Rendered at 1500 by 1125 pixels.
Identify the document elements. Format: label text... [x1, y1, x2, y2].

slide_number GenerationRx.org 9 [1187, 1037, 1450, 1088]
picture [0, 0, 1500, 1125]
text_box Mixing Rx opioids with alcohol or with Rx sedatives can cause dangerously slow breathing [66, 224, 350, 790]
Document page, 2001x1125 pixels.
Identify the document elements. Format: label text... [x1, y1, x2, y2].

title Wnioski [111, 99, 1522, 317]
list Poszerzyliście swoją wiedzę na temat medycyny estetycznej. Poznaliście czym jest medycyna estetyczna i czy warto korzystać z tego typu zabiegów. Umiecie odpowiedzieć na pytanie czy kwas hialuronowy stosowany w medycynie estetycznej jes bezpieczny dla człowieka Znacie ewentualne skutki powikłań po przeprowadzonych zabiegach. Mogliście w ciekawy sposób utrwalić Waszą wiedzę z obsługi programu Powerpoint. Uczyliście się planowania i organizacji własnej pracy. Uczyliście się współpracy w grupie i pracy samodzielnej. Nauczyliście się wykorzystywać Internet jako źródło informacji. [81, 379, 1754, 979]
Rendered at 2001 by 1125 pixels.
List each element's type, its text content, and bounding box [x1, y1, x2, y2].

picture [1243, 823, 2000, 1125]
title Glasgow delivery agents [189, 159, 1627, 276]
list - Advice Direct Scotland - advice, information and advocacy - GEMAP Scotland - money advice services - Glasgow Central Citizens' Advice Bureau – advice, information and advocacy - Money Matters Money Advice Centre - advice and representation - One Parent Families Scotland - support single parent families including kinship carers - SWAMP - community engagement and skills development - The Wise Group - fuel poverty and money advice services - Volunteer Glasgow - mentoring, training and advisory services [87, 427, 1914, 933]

● ABOUT THIS EXERCISE: From the entries above, return each line with the word "pixels" in it.

● ANSWER TO THIS PROBLEM:
Rendered at 1500 by 1125 pixels.
Document page, 2001x1125 pixels.
Rendered at 2001 by 1125 pixels.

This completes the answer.